Summary Thought by Higgins: (54:49)
Mary Beard on Encounters:
“Cases can be open. Things don't always remain on the other side of the glass. And for me that became quite important. Moral, actually about studying the ancient world. You've got to let other people in too.” (11:22)
Mary Beard on Similarity & Difference with the Ancients:
“There is a community between us and them...and yet we also know that they’re weird and alien and close to incomprehensible.” (19:57)
Charlotte Higgins on Empathy via the Classics:
“It really does matter for us to try and imagine what it is to think differently in our contemporary world.” (24:01)
Mary Beard on Humanities:
“If there is a real essentialness to modern culture, the modern democratic process, you name it...it is that ability to learn through other people of what it would be like not to be me.” (24:40)
On ‘Loving’ the Classics:
Beard:
“People don’t go up to a virologist...and say, oh, you spent all your life on virology.

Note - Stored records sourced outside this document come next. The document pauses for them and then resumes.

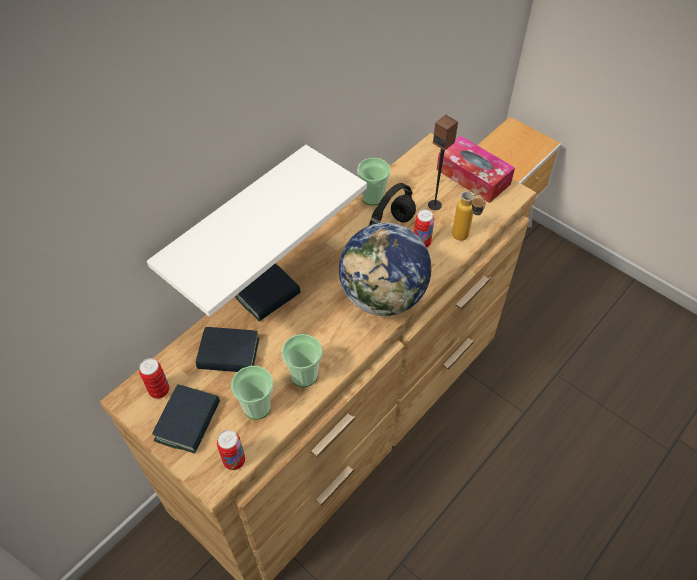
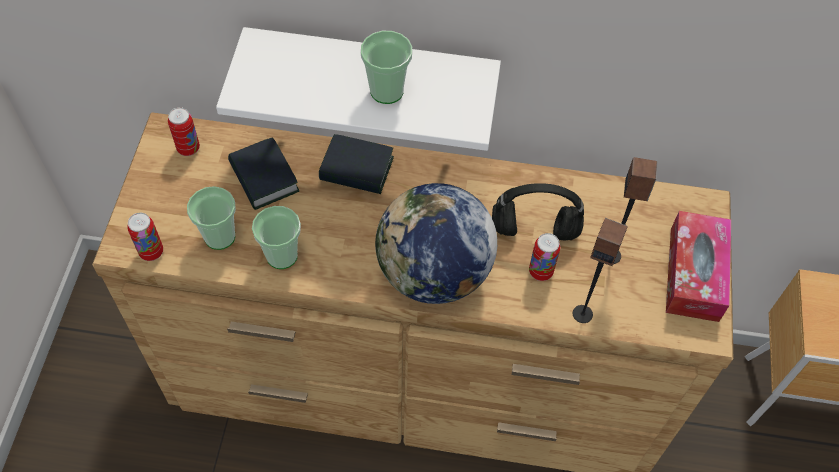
camera: 55 degrees right, 5 degrees up
(188, 422) = (170, 191): book -> none
(372, 197) = (569, 188): cup -> cup (387, 91)
(464, 239) = (582, 313): bottle -> speaker

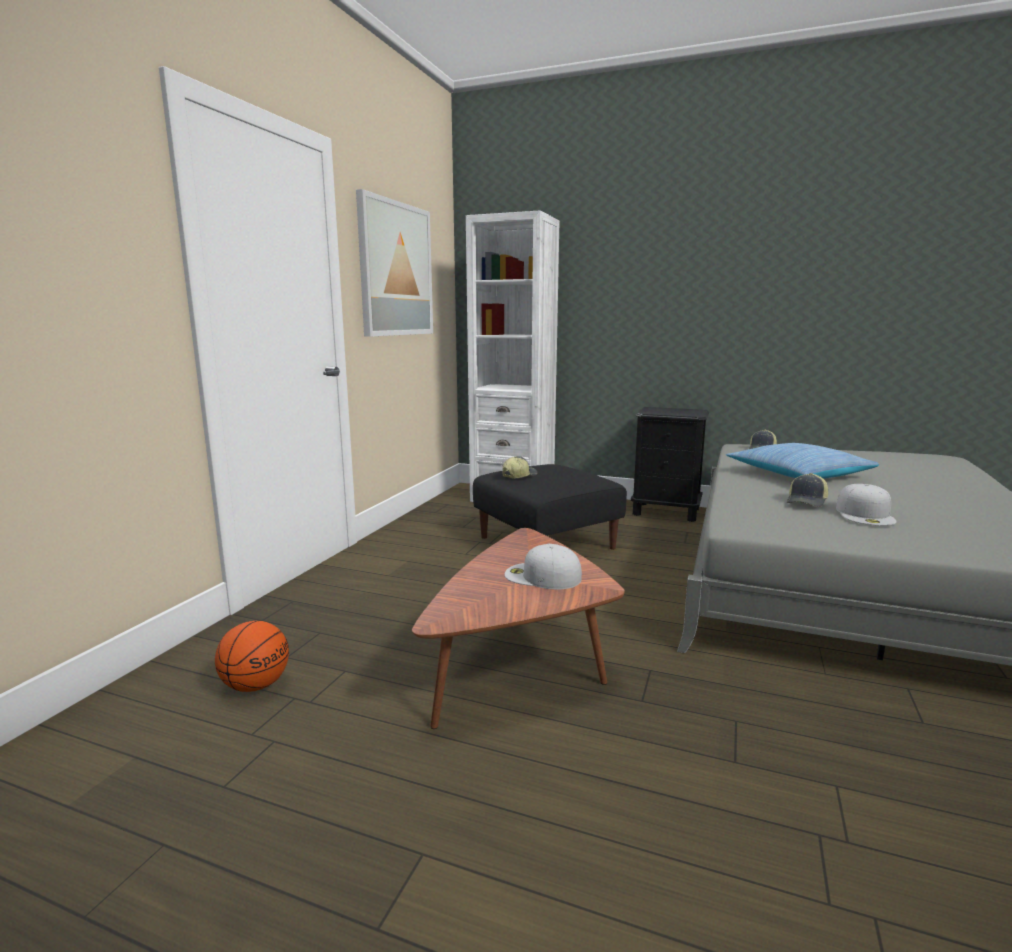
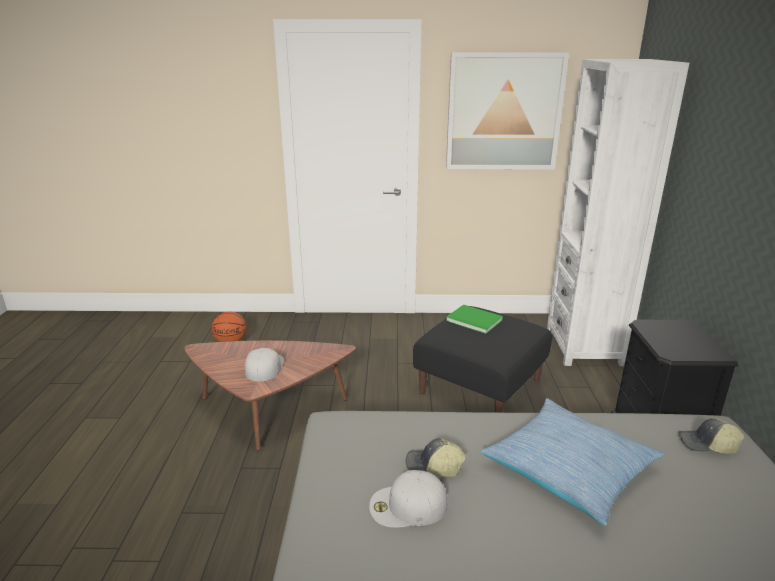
camera: 70 degrees right, 10 degrees up
(519, 475) = (473, 319): cap -> green book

You must love viruses. I work on it because thinking about the classical world is eye opening. It’s destabilizing.” (53:14)
Final Reflection:
Higgins:
“Classics makes the world bigger and it would have been on the front cover. So maybe one day.” (56:05)
Mary Beard’s celebration of her new book is not just about her career, but a model for why the study of the ancient world is still vital: for empathy, for intellectual challenge, and for seeing ourselves—and others—with greater depth. The episode combines warm memories, critical edge, and a refusal to simplify the moral or political weight of ancient studies. As Beard herself puts it, classics “makes the world bigger”—a phrase both hosts wish could be emblazoned on the cover of every classics book, and perhaps, on the entrance to every museum.
For listeners who missed the episode, this conversation is a masterclass in why the past matters, how it matters, and the joys and difficulties of keeping dialogue with the ancients alive and sincere in the 21st century.